The beer ban was finally repealed on March 1, 1989.

Nine months later the Berlin Wall fell, followed by the collapse of the Soviet Union.

If you doubt the causal connection between these events, it is a clear indicator that you have not sufficiently participated in the celebration of Beer Day, a ritual which entails consuming your weight in the hop-filled elixir.

Just to clarify, the Icelandic people did have some help during the dark days of prohibition, and from an unlikely ally. The Spanish and Portuguese declared they would not import Iceland’s salted cod unless Iceland imported some Iberian red wine. Thus, wine was legalized while beer remained taboo.

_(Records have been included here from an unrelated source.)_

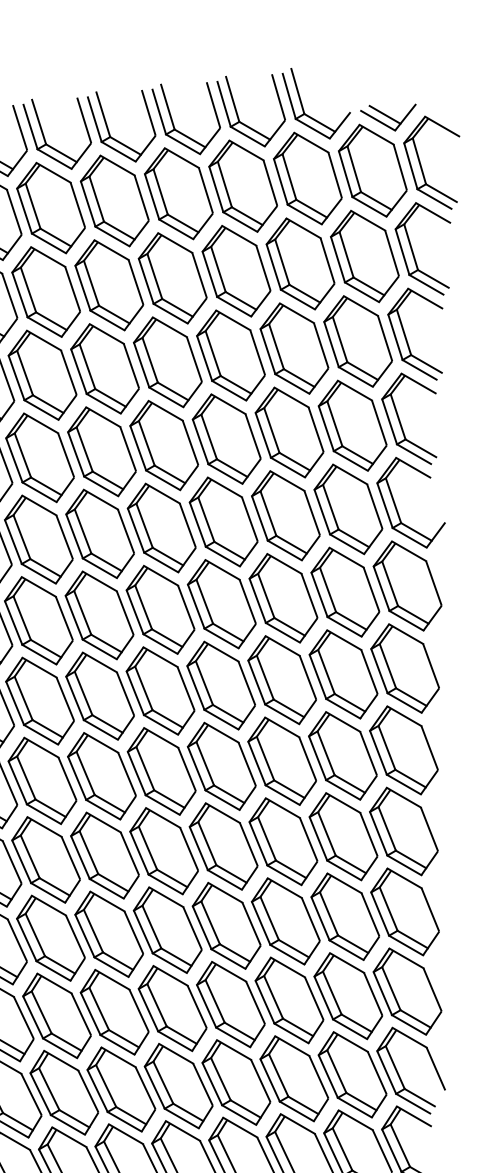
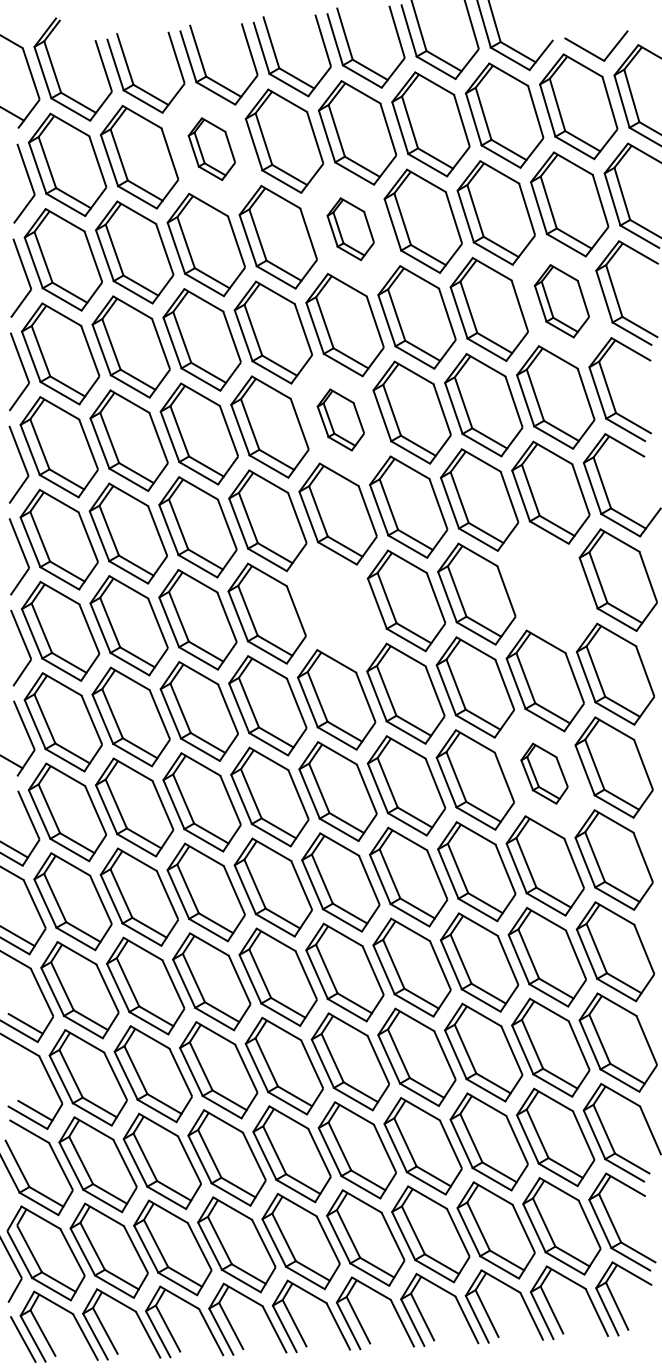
line: (384, 114) -> (592, 42), removed
part: (50, 207) -> (211, 148), size x0.6
part: (172, 277) -> (350, 228), size x0.6
part: (357, 340) -> (561, 300), size x0.7
part: (163, 445) -> (340, 419), size x0.6
part: (344, 591) -> (546, 586), removed
part: (160, 609) -> (336, 607), removed
part: (342, 755) -> (544, 773), size x0.6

Twenty years after the repeal, Iceland boasts one major brewery for every 100,000 people.

Which means three.

Yes, Iceland has about 300,000 people, less people than the L.A. School District, grades 7 through 12.

Iceland’s low population growth has be attributed to the fact that — in case you haven’t been paying attention — beer was illegal there for 75 years.

How Can I Do My Part to Celebrate this Historic Holiday?

Every year thousands of Americans stand in solidarity with the Icelandic people, commiserating their tragic 20th century beer drought by imbibing a round of Icelandic beer, or whatever beer happens to be nearby.

However, Americans don’t celebrate Iceland Beer Day on March 1, but whenever they get around to it, usually in April.